Дима стоял на строительной площадке своего проекта — масштабного комплекса для переработки рыбы. Солнце едва пробивалось сквозь туман, а океан ревел внизу, напоминая о безжалостности природы. Он был здесь уже полтора года, руководя стройкой, которую сам спроектировал. Но мысли его то и дело уносились назад, в Киров, к Кате.
— Михалыч! — крикнул Дима, надевая каску и шагая по разрытой земле. — Проверьте арматуру в фундаменте! Если пруты не соответствуют ГОСТу, вся опалубка пойдет насмарку.
Рабочие засуетились: один проверял сварные соединения арматурного каркаса, другой настраивал теодолит для точных измерений. Дима осматривал котлован, где уже заливали монолитный фундамент.
Но в перерывах, когда он стоял у края площадки, глядя на вулканы вдали, воспоминания накрывали его.
"Катя... Как я мог так необдуманно уехать? Оставить тебя одну. Я ждал, что ты поймешь мои амбиции, мою заботу. Я был идиотом, — корил он себя. — Решил за нас двоих, не посоветовавшись. А теперь? Ты, наверное, ненавидишь меня. Черт, я даже не знаю, что с тобой. А когда вернусь — примешь ли?".

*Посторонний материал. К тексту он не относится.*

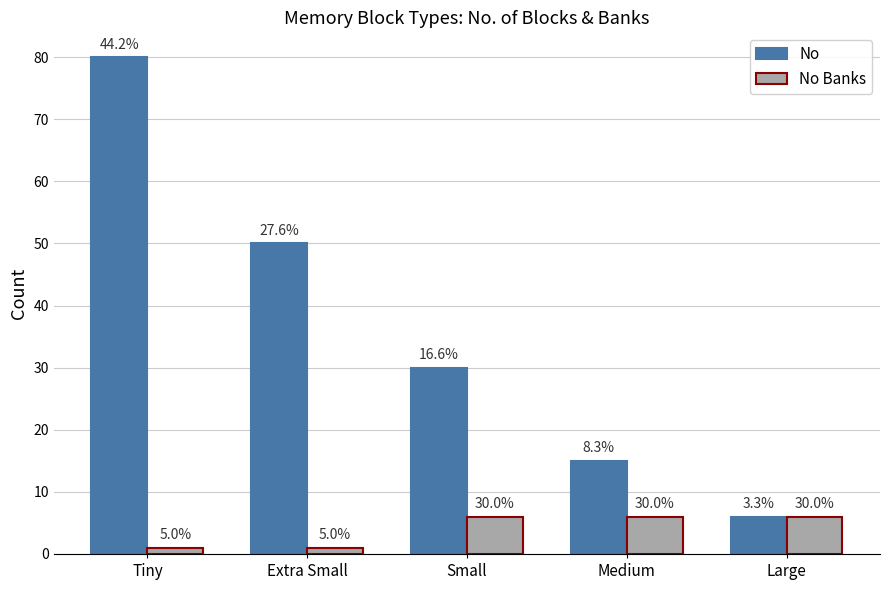

Which series has the largest range (max minus min)?

No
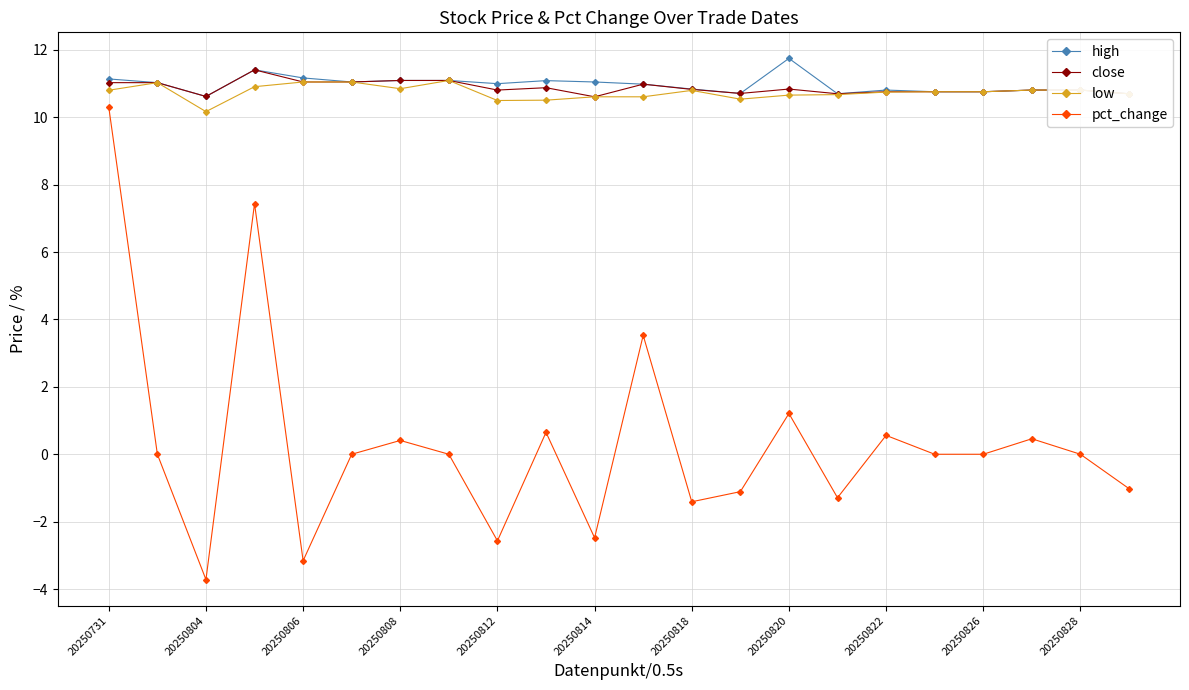

At how many categories does at least one series exceed 6?

22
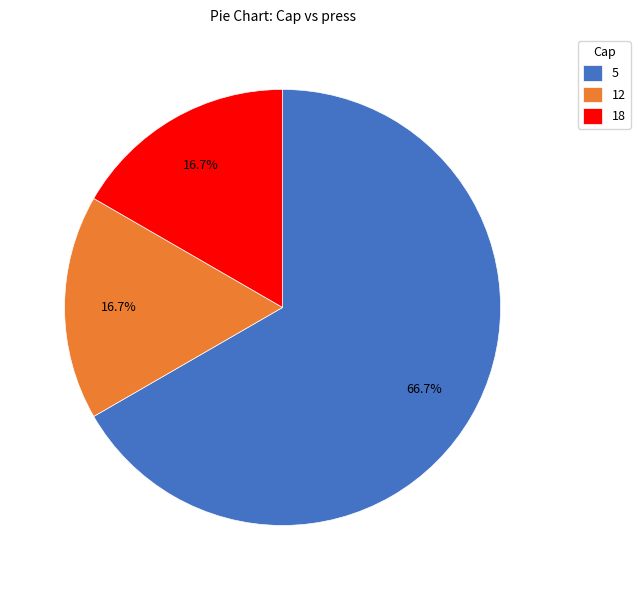

To the nearest percent, what percentage of the pie is 18?

17%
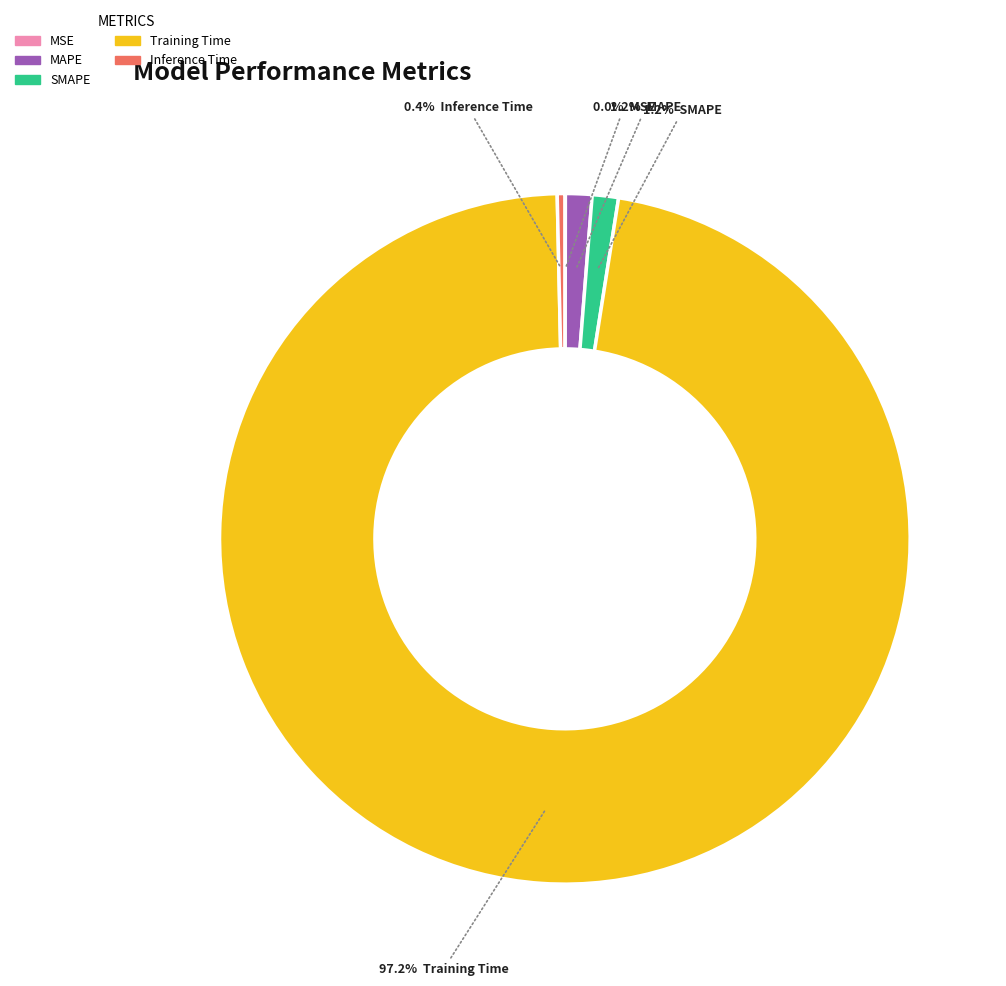

How many slices are in this pie chart?

5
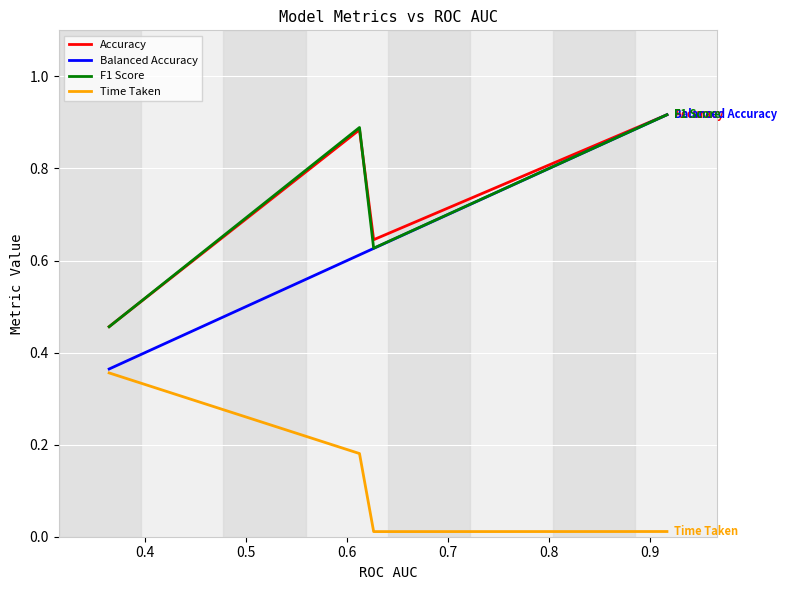

Which series has the widest spread of values?

Balanced Accuracy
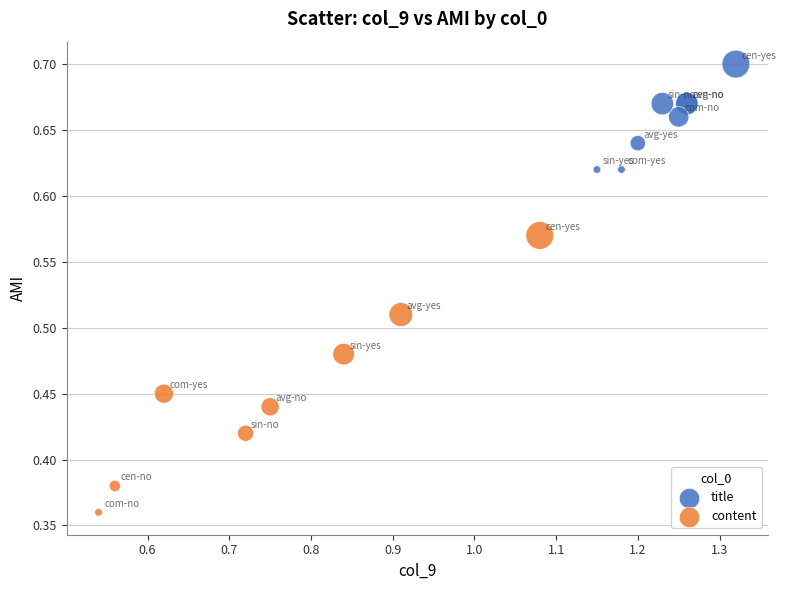

Which series reaches the maximum Y coordinate?

title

Эти мысли мучили его: страх, что он упустил шанс на настоящую семью, глубокая, почти физическая тоска по её голосу, смеху, теплу. Он представлял, как она живёт без него — сильная, независимая, — и это ранило, заставляя сомневаться в собственной нужности.
Вечером, в вагончике, он писал сообщение Игорю: "Как там Катя? Передай, что жалею. Может, вернусь скоро". Но отправить не решался. Строительство шло полным ходом — он не мог это бросить.
Закончу проект, докажу, вернусь. Но что, если будет поздно? В эти моменты одиночество на краю света становилось невыносимым.